• **Instructions to follow**: How many lines in the material contain the string "scanned"? Only the number is wanted.

• **Supplied information**:
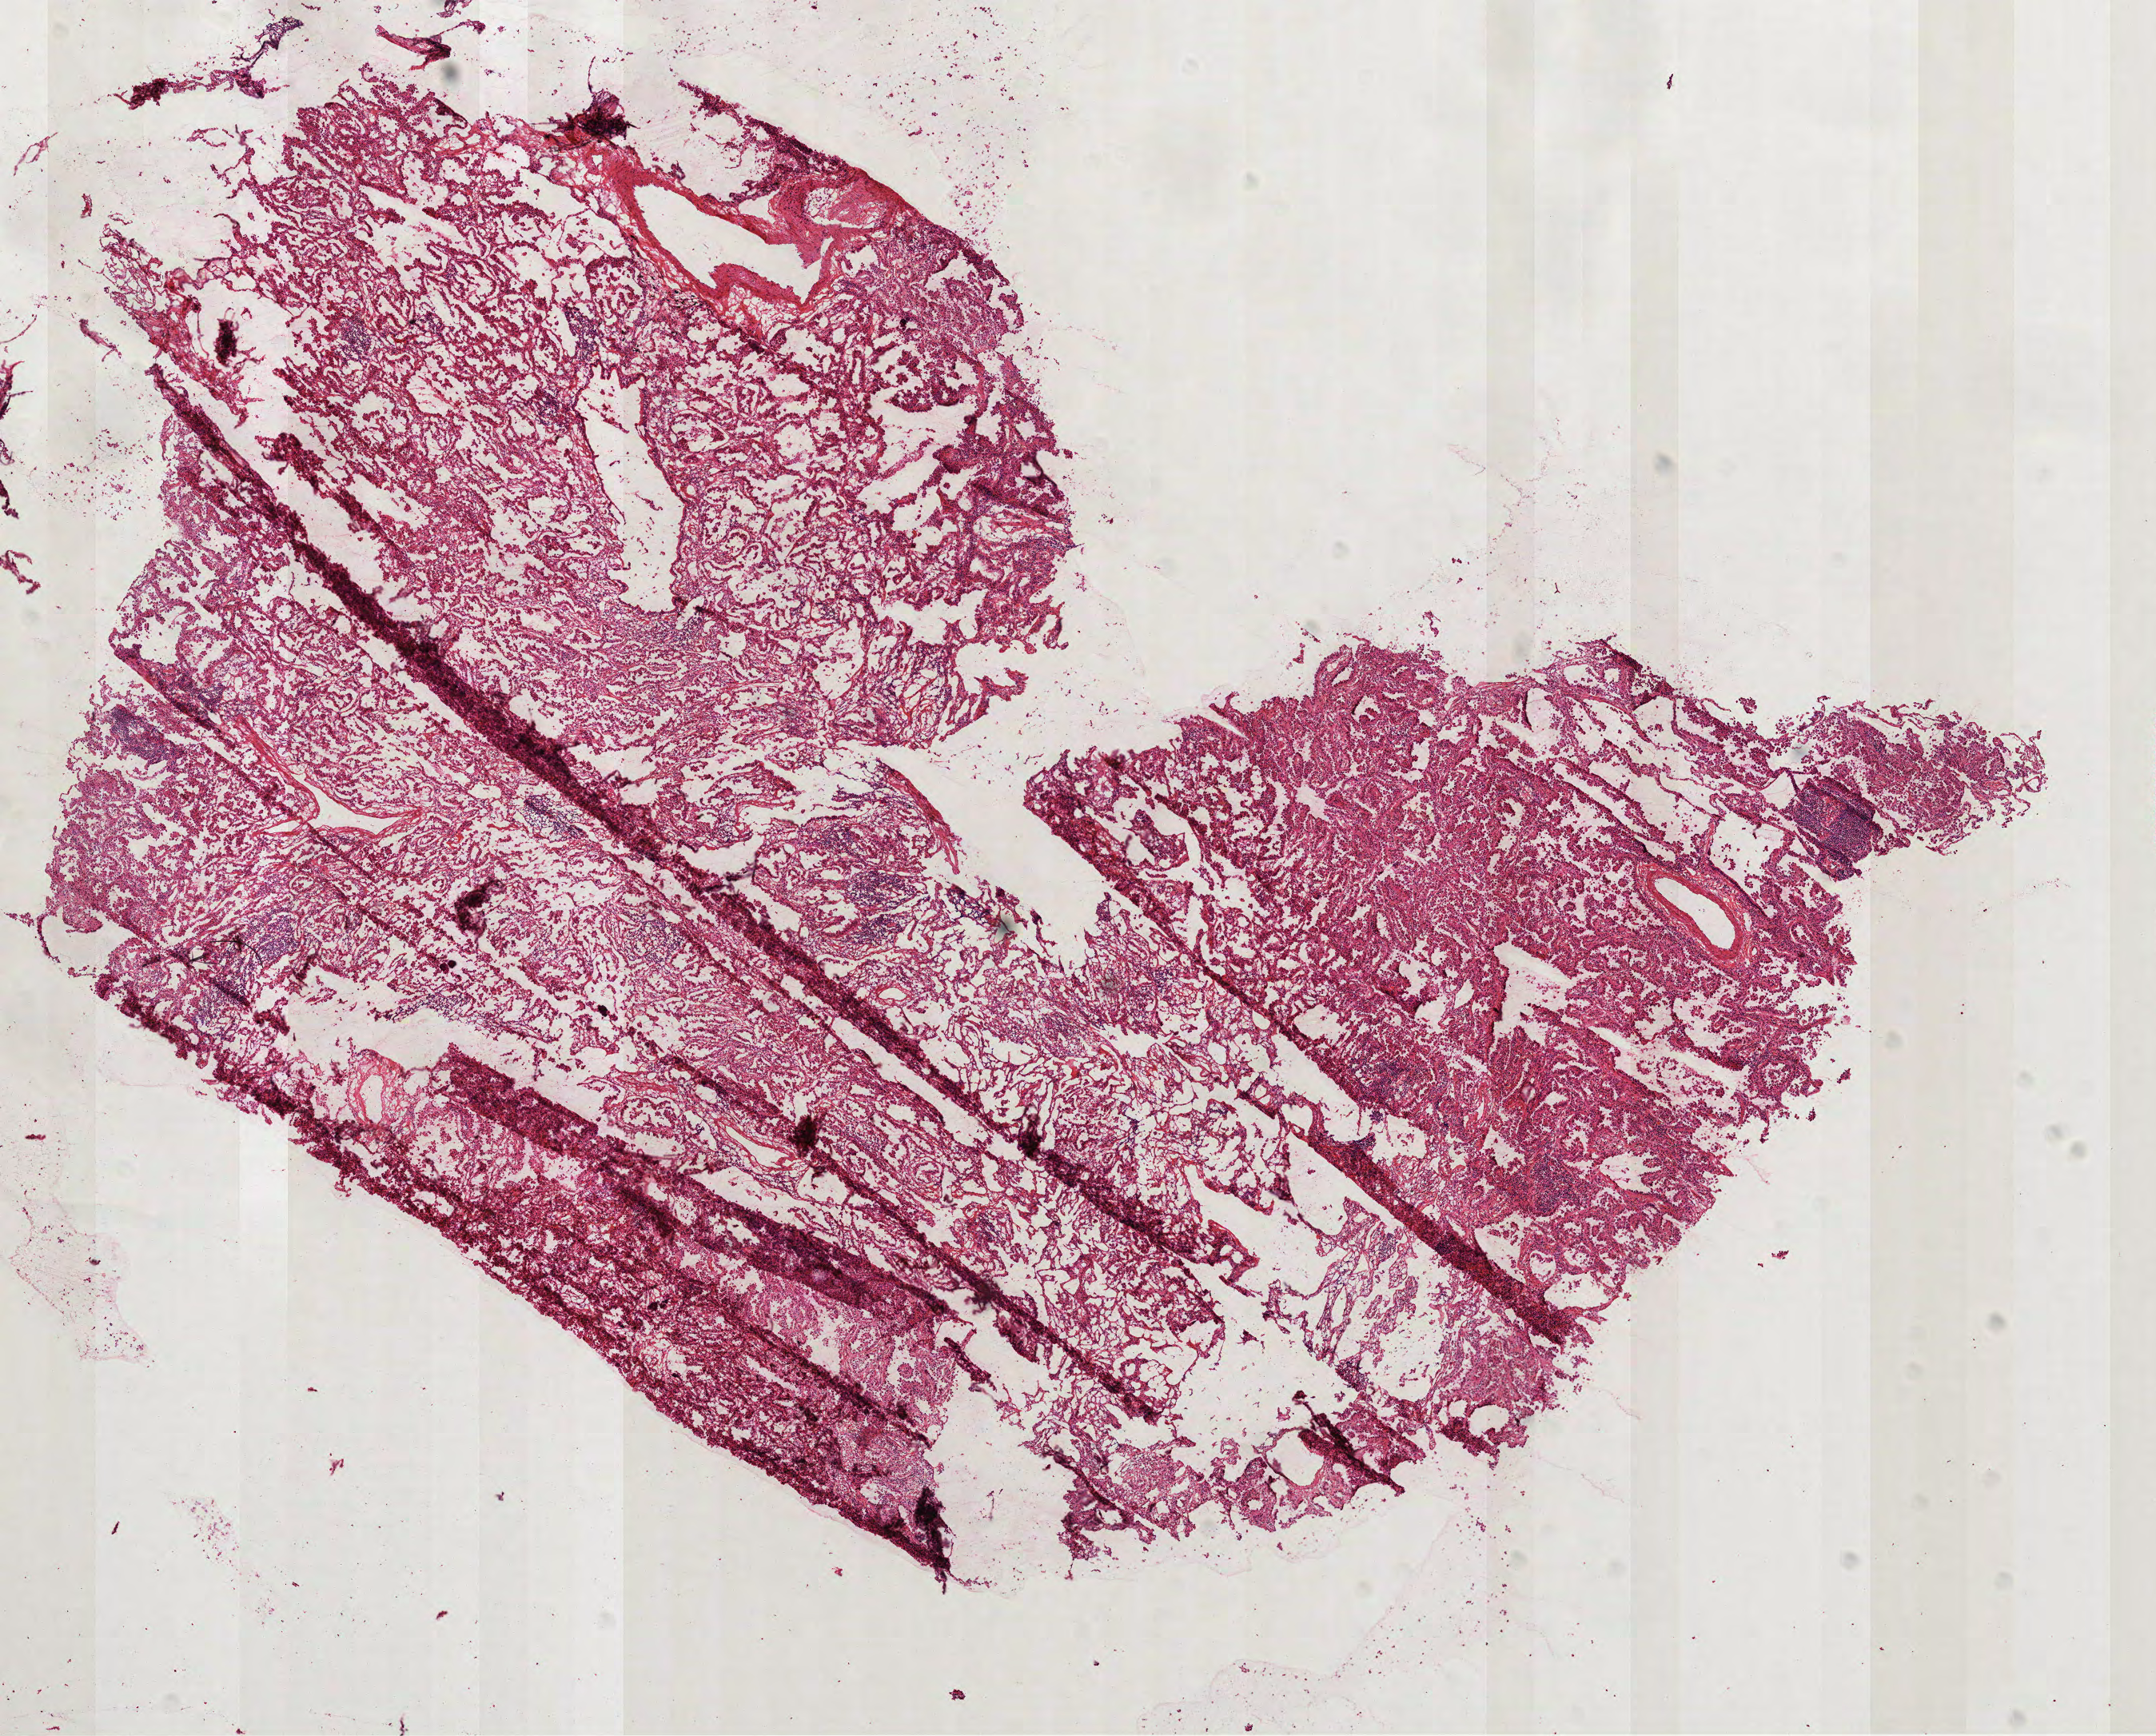
Whole-slide histology image, H&E-stained — a low-resolution overview of the entire scanned area, about 10.9 x 8.8 mm (acquisition: 40x scan); frozen section; lung, primary tumour sample. Patient: male, age at initial diagnosis 74 years. Slide review estimates, as recorded: tumour cells 85%, tumour nuclei 80%, normal cells 0%, stromal cells 15%, necrosis 0%.
Diagnosis: Papillary adenocarcinoma, NOS (upper lobe, lung). AJCC pathologic stage: IA (7th edition).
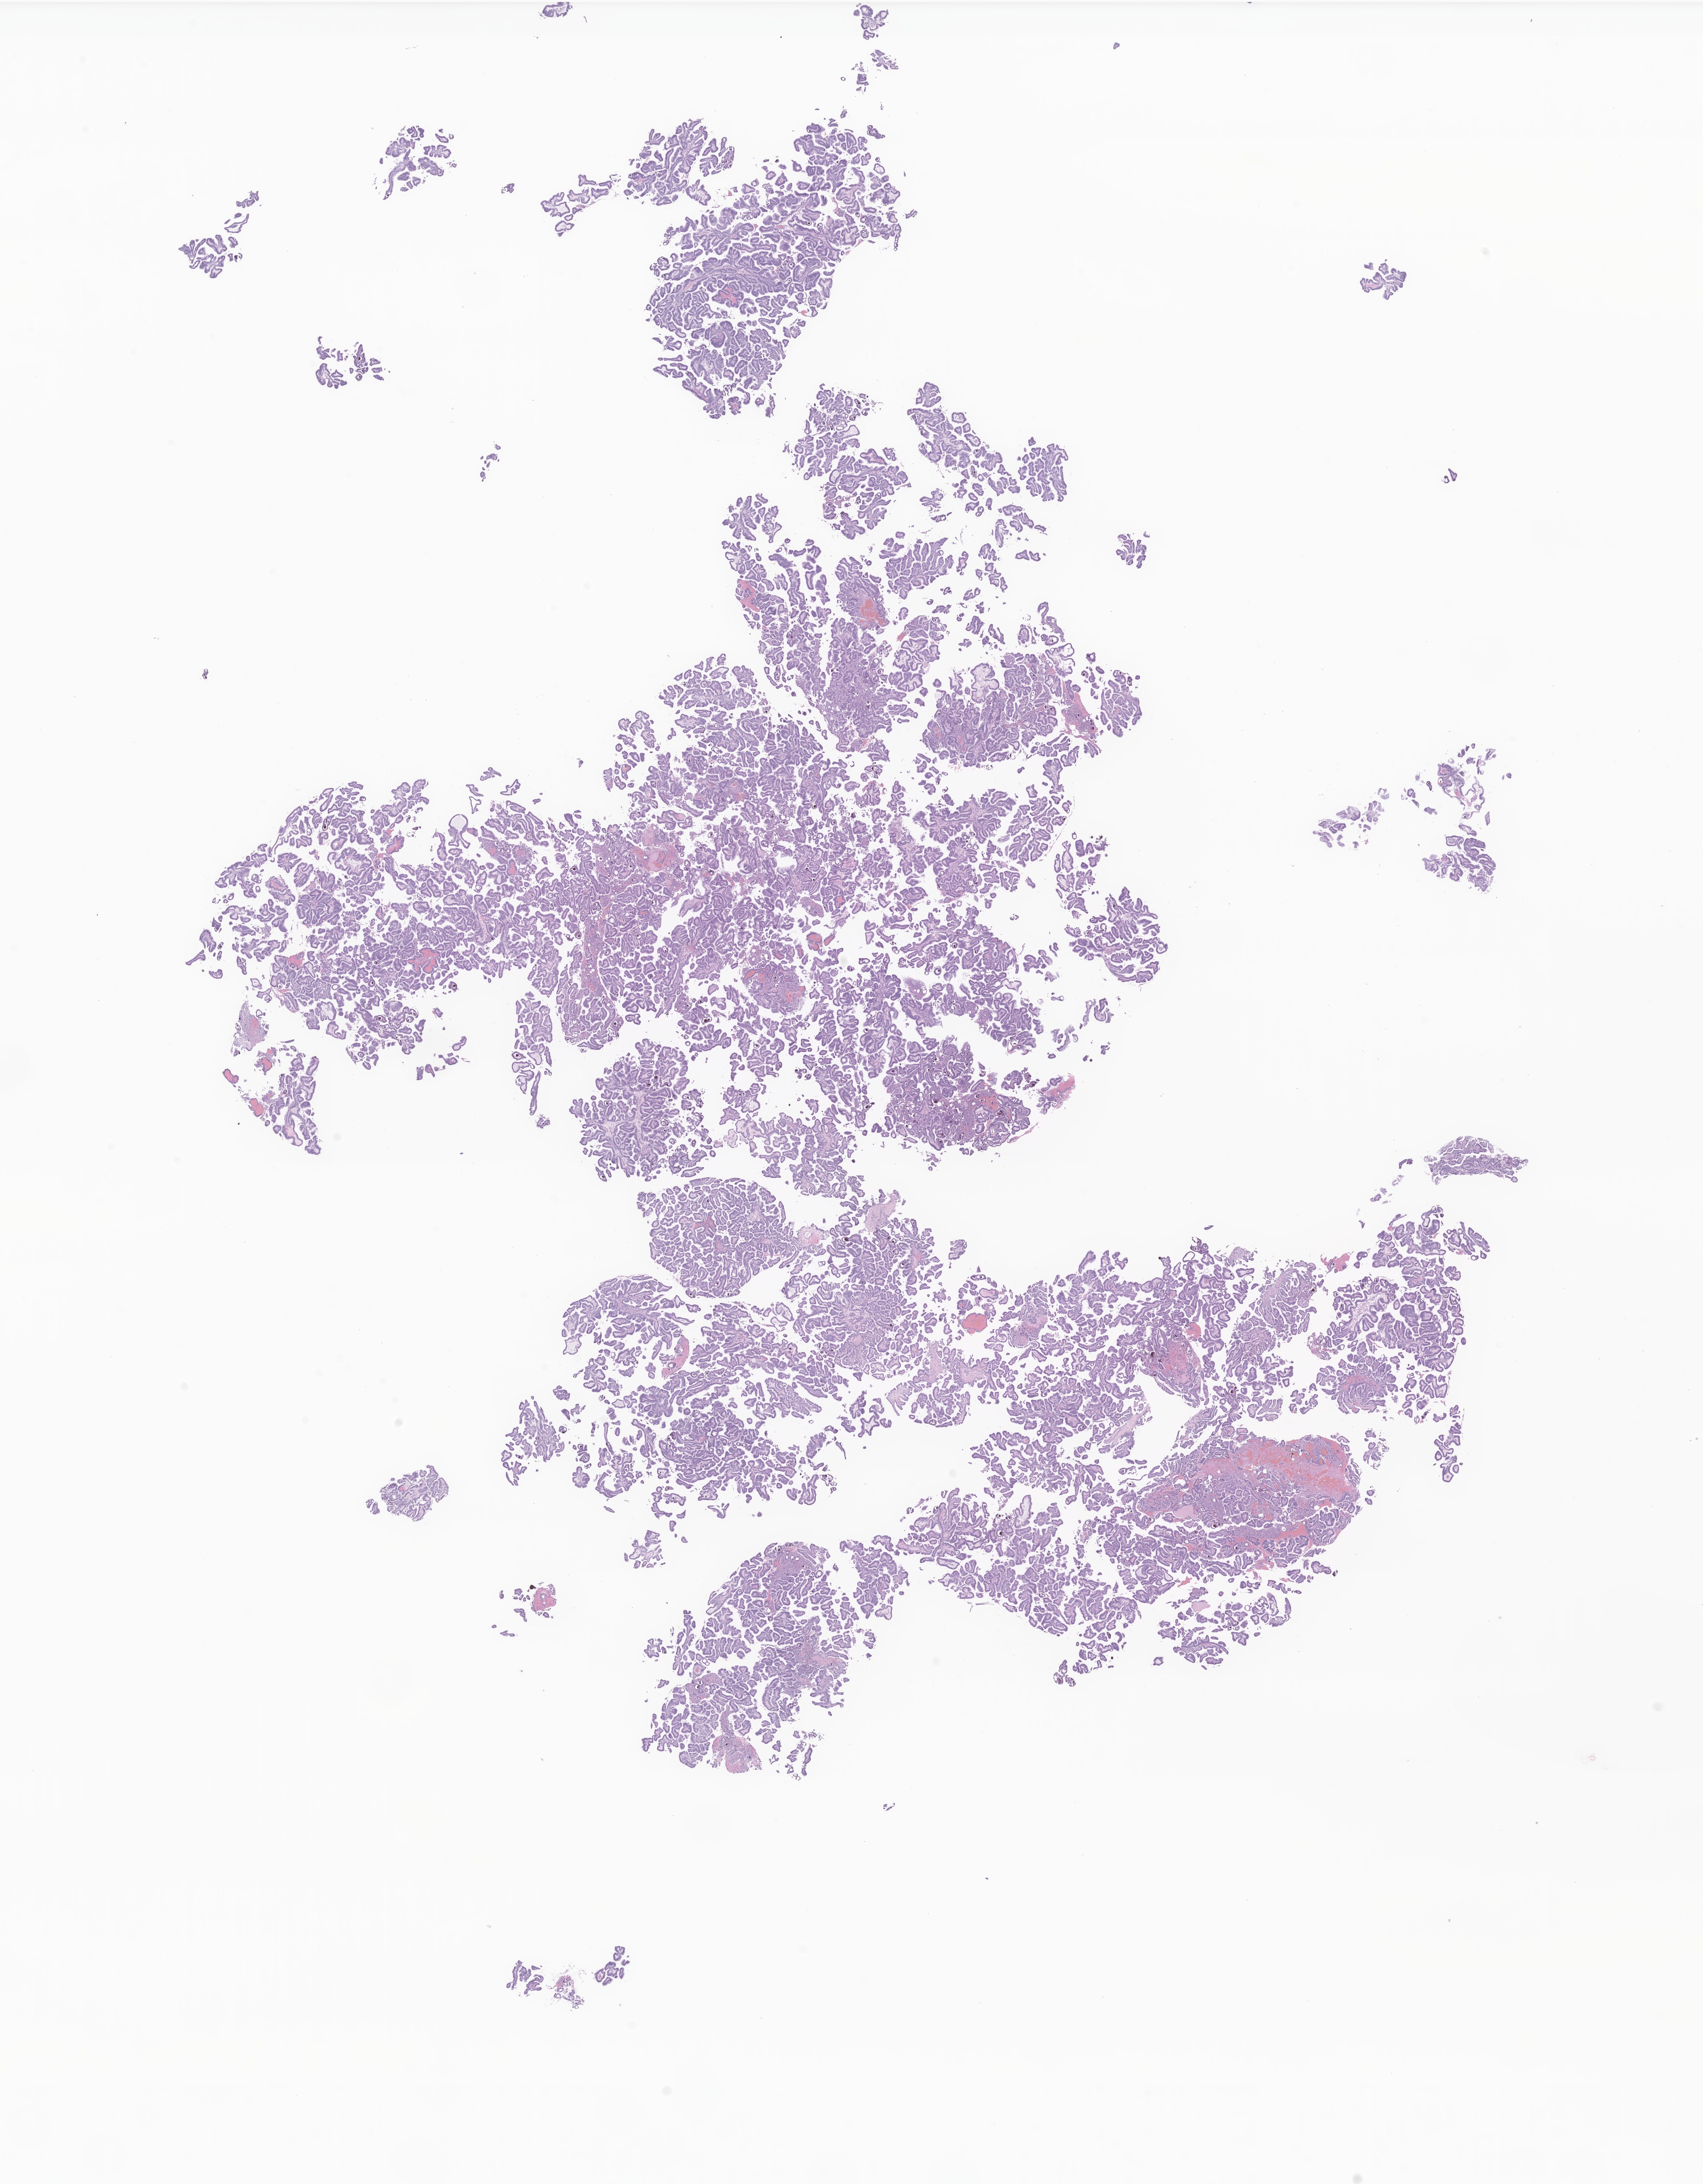
H&E whole-slide image of tumor tissue from the cerebral ventricle — whole scanned area (about 17.8 x 22.8 mm) shown as a low-resolution overview. Formalin-fixed, paraffin-embedded (FFPE) tissue. Female patient, age 639 days (about 1.7 years).
Diagnosis: Atypical choroid plexus papilloma.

• **Output for this exercise**: 2